Historic Macon plans to renovate the land at the intersection into a public park with a basketball goal and rest area for the Shirley Hills neighborhood. The park will be directly across from a quadplex that is being renovated into affordable housing by Historic Macon. 

“It would be great to have it right across the street,” said Chrissy Williams, a resident who lives directly across from where the park will be built. “I have a 7 year-old son. He’s autistic. It would be great to just be able to sit on the porch and watch him,” she said.

Williams and fellow Shirley Hills resident Charlene Moore weren’t aware of the park until told about it by The Macon Newsroom, but were positive about the work done in the area by Historic Macon.

“It’s all good, what they doing,” said Moore, who also lives just across from the potential park space. Moore thought Historic Macon’s work on the neighboring quadplex was good, so the park was a welcome surprise for her. “It’ll be good if they build a park too. That’s good,” she said.

Though the plans for the park are not finalized, Historic Macon asked for permission to use the land from Macon-Bibb County in a recent commission meeting. The park will give kids and families a safe place to play and, crucially, a new basketball goal away from the road according to Historic Macon.

“My son doesn’t play basketball but other kids do up there,” Williams said of the old hoop just up the road from where the park will be. “It’ll be cool.”

Both projects are part of Historic Macon’s efforts to help improve Shirley Hills. The process differs from the organization’s other work, according to Executive Director Ethiel Garlington.

“A lot of neighborhoods don’t need that full push,” Garlington said. “What they need is some strategic investment, some improvements, and just some love. We saw that at the intersection of Briarcliff and Boulevard.”

Historic Macon is not new to the area, as they have worked in Shirley Hills and the nearby North Highlands neighborhood in the past. The idea sprouted when Historic Macon learned about the vacant land and Macon-Bibb County claimed it in 2020. The organization looked at issues in the space surrounding the overgrown lot to decide if it could be used.

“As we’re working over there, we’re learning more about the neighborhood and we’re learning more about what the neighborhood needs. We all recognize this big piece of land right there,” Garlington said. “So we asked people in the community, you know, what places are important, what places are special to you, and this piece of land was tagged on this map.”

The piece of land, donated to Macon-Bibb County by Senator A.O. Bacon back in 1905, could not be used until it was claimed by the government.
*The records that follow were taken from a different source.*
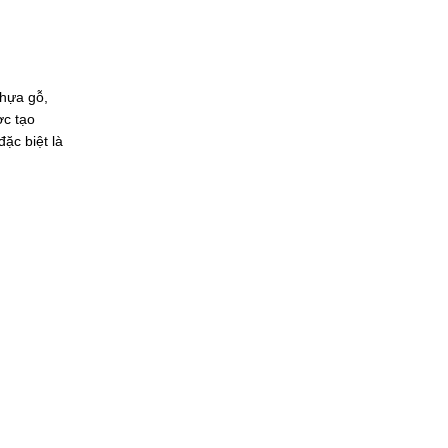
Nhựa gỗ,
ợc tạo
ặc biệt là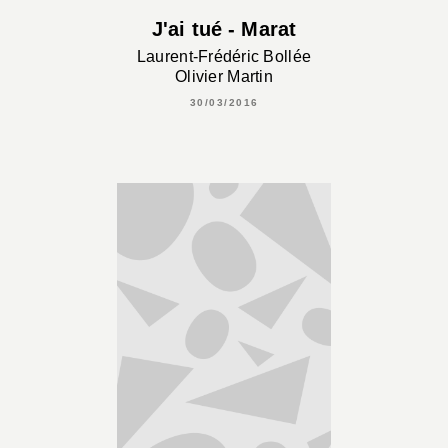
J'ai tué - Marat
Laurent-Frédéric Bollée
Olivier Martin
30/03/2016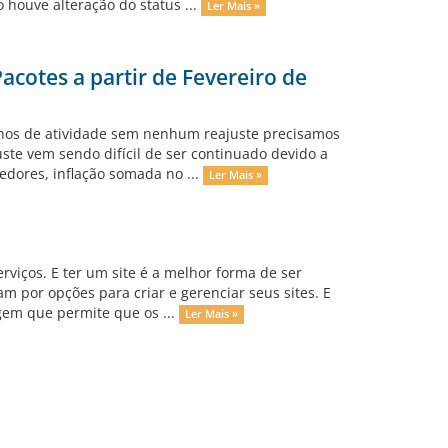
 houve alteração do status ...
Ler Mais »
cotes a partir de Fevereiro de
nos de atividade sem nenhum reajuste precisamos
ste vem sendo difícil de ser continuado devido a
dores, inflação somada no ...
Ler Mais »
rviços. E ter um site é a melhor forma de ser
 por opções para criar e gerenciar seus sites. E
gem que permite que os ...
Ler Mais »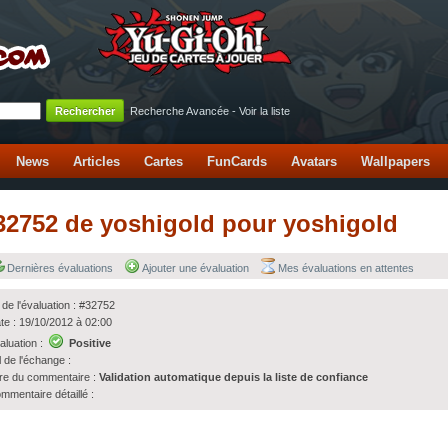
Recherche Avancée
-
Voir la liste
News
Articles
Cartes
FunCards
Avatars
Wallpapers
 #32752 de yoshigold pour yoshigold
Dernières évaluations
Ajouter une évaluation
Mes évaluations en attentes
 de l'évaluation : #32752
te : 19/10/2012 à 02:00
aluation :
Positive
l de l'échange :
tre du commentaire :
Validation automatique depuis la liste de confiance
mmentaire détaillé :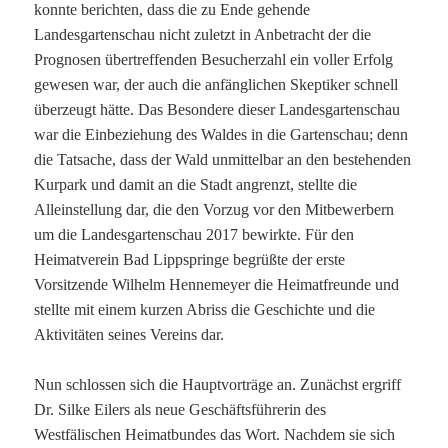
konnte berichten, dass die zu Ende gehende
Landesgartenschau nicht zuletzt in Anbetracht der die
Prognosen übertreffenden Besucherzahl ein voller Erfolg
gewesen war, der auch die anfänglichen Skeptiker schnell
überzeugt hätte. Das Besondere dieser Landesgartenschau
war die Einbeziehung des Waldes in die Gartenschau; denn
die Tatsache, dass der Wald unmittelbar an den bestehenden
Kurpark und damit an die Stadt angrenzt, stellte die
Alleinstellung dar, die den Vorzug vor den Mitbewerbern
um die Landesgartenschau 2017 bewirkte. Für den
Heimatverein Bad Lippspringe begrüßte der erste
Vorsitzende Wilhelm Hennemeyer die Heimatfreunde und
stellte mit einem kurzen Abriss die Geschichte und die
Aktivitäten seines Vereins dar.
Nun schlossen sich die Hauptvorträge an. Zunächst ergriff
Dr. Silke Eilers als neue Geschäftsführerin des
Westfälischen Heimatbundes das Wort. Nachdem sie sich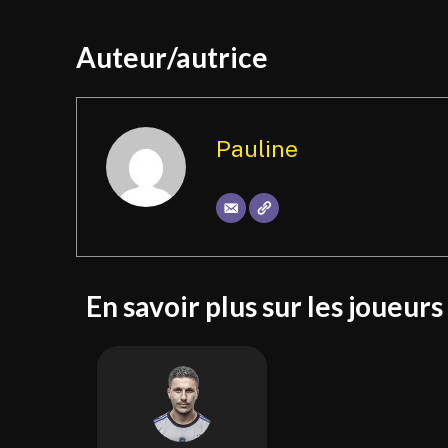
Auteur/autrice
Pauline
En savoir plus sur les joueurs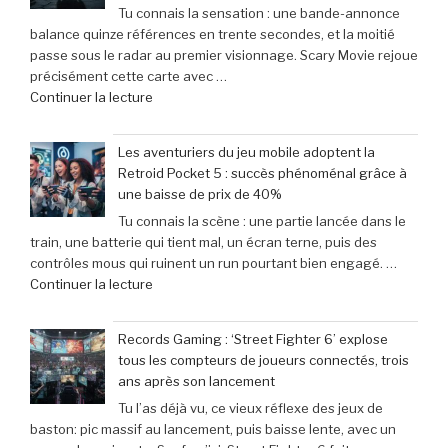
Tu connais la sensation : une bande-annonce
balance quinze références en trente secondes, et la moitié
passe sous le radar au premier visionnage. Scary Movie rejoue
précisément cette carte avec …
de
Continuer la lecture
« Scary
Movie
Les aventuriers du jeu mobile adoptent la
:
Retroid Pocket 5 : succès phénoménal grâce à
Sinners
une baisse de prix de 40%
dévoile
Tu connais la scène : une partie lancée dans le
toutes
train, une batterie qui tient mal, un écran terne, puis des
ses
contrôles mous qui ruinent un run pourtant bien engagé. …
cibles
de
Continuer la lecture
–
« Les
Retour
aventuriers
sur
Records Gaming : ‘Street Fighter 6’ explose
du
les
tous les compteurs de joueurs connectés, trois
jeu
films
ans après son lancement
mobile
parodiés
Tu l’as déjà vu, ce vieux réflexe des jeux de
adoptent
de
baston: pic massif au lancement, puis baisse lente, avec un
la
Get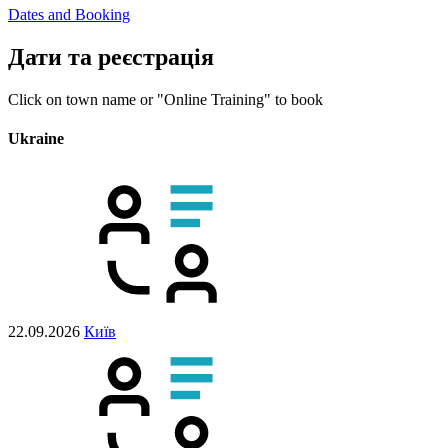
Dates and Booking
Дати та реєстрація
Click on town name or "Online Training" to book
Ukraine
22.09.2026
Київ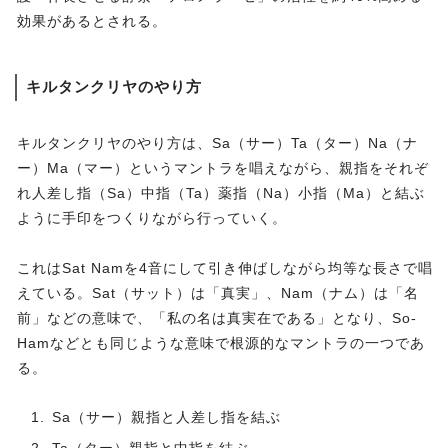
効果があるとされる。
キルタンクリヤのやり方
キルタンクリヤのやり方は、Sa（サー）Ta（ター）Na（ナ
ー）Ma（マー）というマントラを唱えながら、親指をそれぞ
れ人差し指（Sa）中指（Ta）薬指（Na）小指（Ma）と結ぶ
ように手印をつくりながら行っていく。
これはSat Namを4音にして引き伸ばしながら均等な長さで唱
えている。Sat（サット）は「真実」、Nam（ナム）は「名
前」などの意味で、「私の名は真実在である」となり、So-
Hamなどとも同じような意味で根源的なマントラの一つであ
る。
Sa（サー）親指と人差し指を結ぶ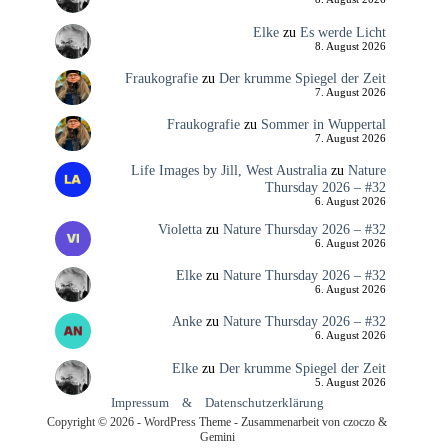
Elke
zu
Es werde Licht
8. August 2026
Fraukografie
zu
Der krumme Spiegel der Zeit
7. August 2026
Fraukografie
zu
Sommer in Wuppertal
7. August 2026
Life Images by Jill, West Australia
zu
Nature
Thursday 2026 – #32
6. August 2026
Violetta
zu
Nature Thursday 2026 – #32
6. August 2026
Elke
zu
Nature Thursday 2026 – #32
6. August 2026
Anke
zu
Nature Thursday 2026 – #32
6. August 2026
Elke
zu
Der krumme Spiegel der Zeit
5. August 2026
Impressum
&
Datenschutzerklärung
Copyright © 2026 - WordPress Theme - Zusammenarbeit von czoczo &
Gemini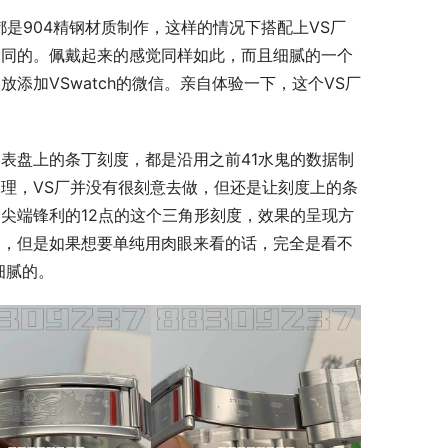
都是904精钢材质制作，这样的情况下搭配上VS厂
相同的。佩戴起来的感觉同样如此，而且细腻的一个
添加VSwatch的微信。亲自体验一下，这个VS厂
表盘上的条丁刻度，都是沿用之前41水鬼的数据制
理，VS厂并没有很刻意去做，但还是让刻度上的条
尖端锋利的12点的这个三角形刻度，效果的呈现方
的，但是如果想要单纯用肉眼来看的话，完全是看不
细腻的。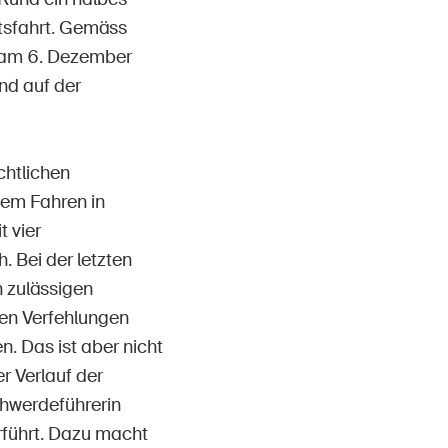
itsfahrt. Gemäss
 am 6. Dezember
d auf der
chtlichen
em Fahren in
 vier
. Bei der letzten
 zulässigen
ren Verfehlungen
. Das ist aber nicht
r Verlauf der
chwerdeführerin
rführt. Dazu macht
Former Mayor Robert Reichert and the commission claimed the land in November of 2020, leading to the potential for renovation by Historic Macon.

Historic Macon is renovating this quadplex directly across the street from where the park would be built.

Shirley Hills resident and Historic Macon board member Steven Fulbright doesn’t live across from where the park will be built but still feels the impact in the neighborhood.

“It’s very exciting because it’s up and coming, the mix is changing,” Fulbright said. “The most important thing is that it’s a communal space, that’s a space where everyone goes to commune with each other… I drive past that quadplex, too, and it’s really nice to see the progress on it.”

The park plans await approval in the coming months according to Historic Macon.